Motor recovery following capsular stroke. Role of descending pathways from multiple motor areas.
In: Brain, Vol. 116: S. 369-382
The functional anatomy of motor recovery was studied by assessing motor function quantitatively in 23 patients following capsular or striatocapsular stroke. While selective basal ganglia lesions (caudate and/or putamen exclusively) did not affect voluntary movements of the extremities, lesions of the anterior (plus caudate/putamen) or posterior limb of the internal capsule led to an initially severe motor impairment followed by excellent recovery, hand function included. In contrast, lesions of the posterior limb of the internal capsule in combination with damage to lateral thalamus compromised motor outcome. In experimental tracing of the topography of the internal capsule in macaque monkeys, we found axons of primary motor cortex passing through the middle third of the posterior limb of the internal capsule.

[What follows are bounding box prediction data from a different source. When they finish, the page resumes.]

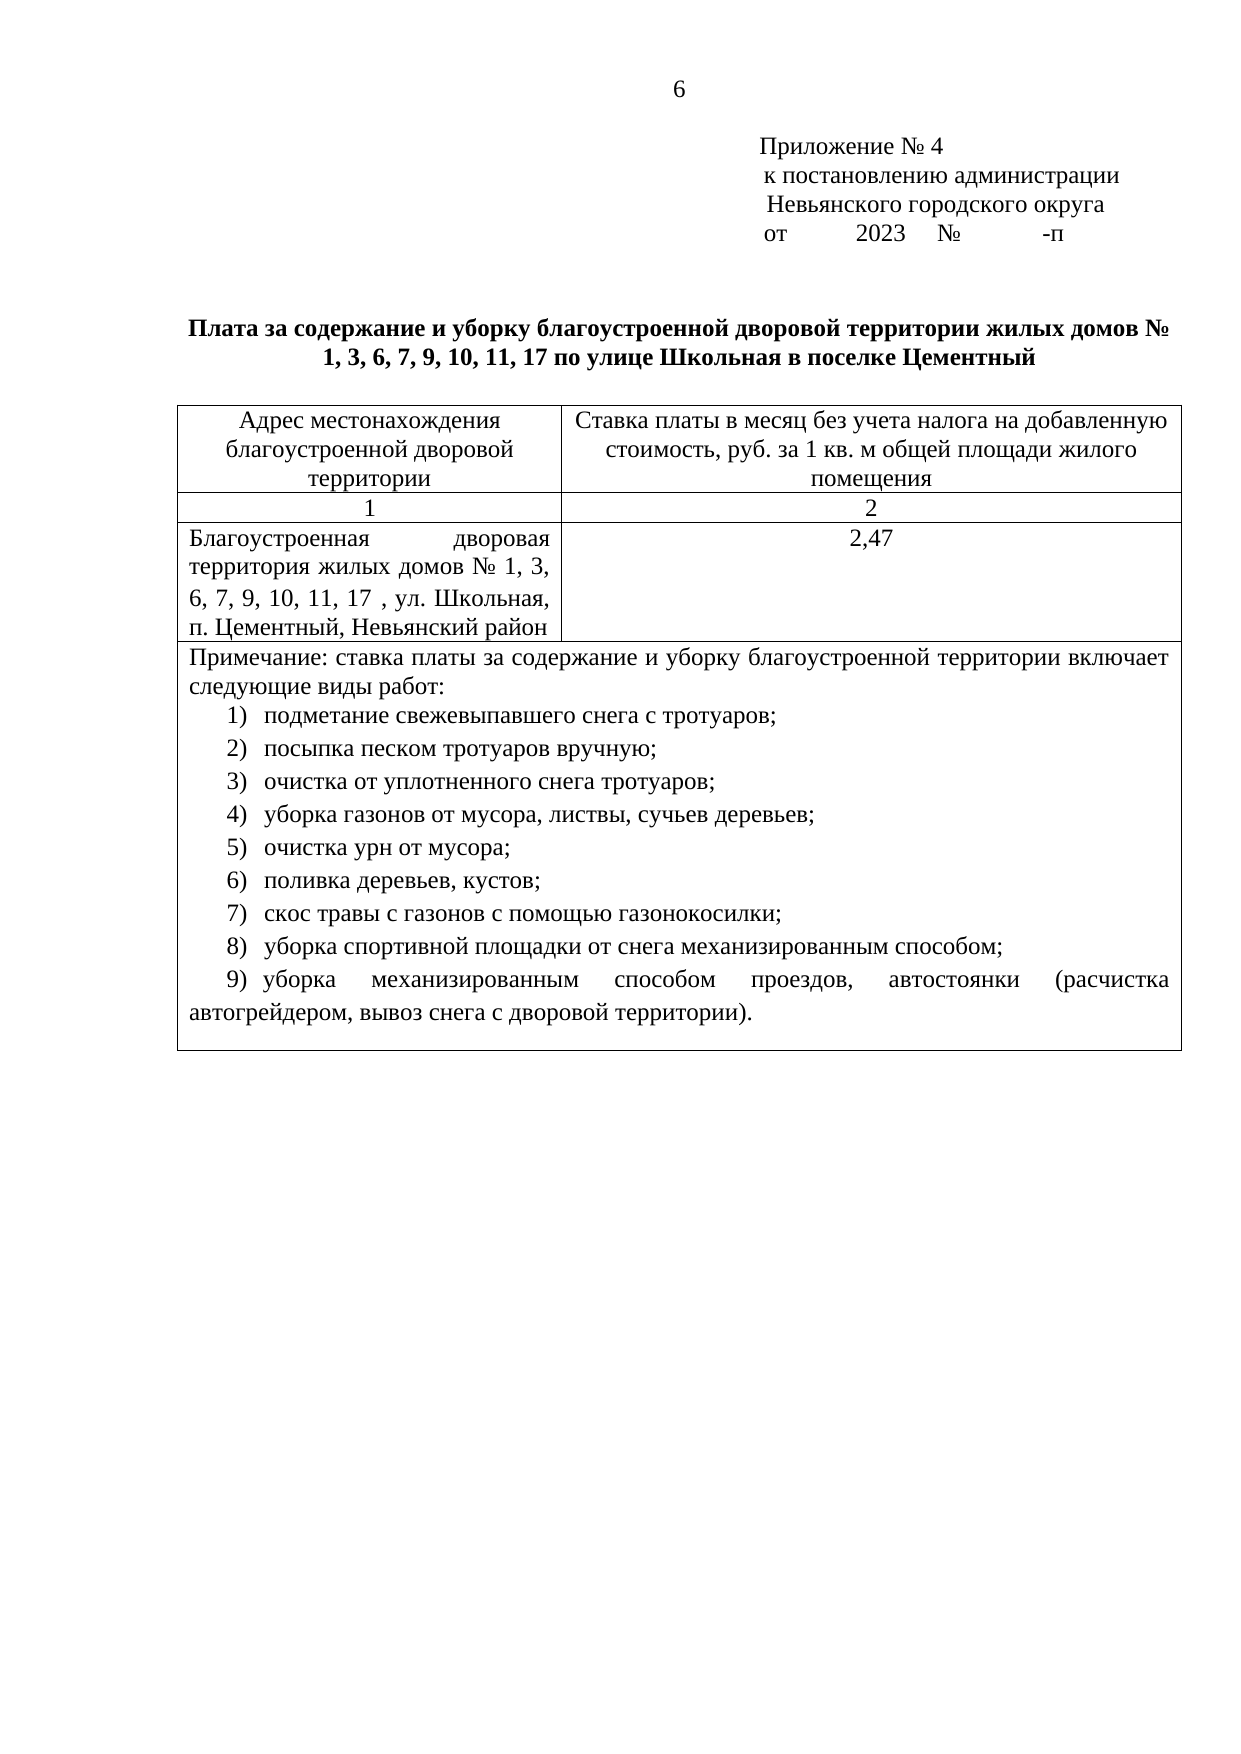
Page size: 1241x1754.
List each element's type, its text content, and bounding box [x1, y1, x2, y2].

table_cell 2,47 [562, 523, 1181, 641]
table_cell 1 [178, 493, 561, 522]
text от 2023 № -п [177, 218, 1181, 246]
text Плата за содержание и уборку благоустроенной дворовой территории жилых домов № 1, 3, 6, 7, 9, 10, 11, 17 по улице Школьная в поселке Цементный [177, 313, 1181, 371]
table_cell Благоустроенная дворовая территория жилых домов № 1, 3, 6, 7, 9, 10, 11, 17 , ул. Школьная, п. Цементный, Невьянский район [178, 523, 561, 641]
table_cell Примечание: ставка платы за содержание и уборку благоустроенной территории включает следующие виды работ: подметание свежевыпавшего снега с тротуаров; посыпка песком тротуаров вручную; очистка от уплотненного снега тротуаров; уборка газонов от мусора, листвы, сучьев деревьев; очистка урн от мусора; поливка деревьев, кустов; скос травы с газонов с помощью газонокосилки; уборка спортивной площадки от снега механизированным способом; уборка механизированным способом проездов, автостоянки (расчистка автогрейдером, вывоз снега с дворовой территории). [178, 642, 1181, 1050]
text к постановлению администрации [177, 160, 1181, 189]
text Приложение № 4 [177, 131, 1181, 160]
table_cell 2 [562, 493, 1181, 522]
table_header Ставка платы в месяц без учета налога на добавленную стоимость, руб. за 1 кв. м общей площади жилого помещения [562, 406, 1181, 492]
text Невьянского городского округа [177, 189, 1181, 218]
table_header Адрес местонахождения благоустроенной дворовой территории [178, 406, 561, 492]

Axons of premotor cortex (dorsolateral and post-arcuate area 6) passed through the capsular genu, and those of supplementary motor area (mesial area 6) through the anterior limb. Small capsular lesion can therefore disrupt the output of functionally and anatomically distinct motor areas selectively. The clinically similar motor deficits with a similar course of functional restitution following disruption of these different descending motor pathways indicate a parallel operation of cortical motor areas. They may have the further capability of substituting each other functionally in the process of recovery from hemiparesis.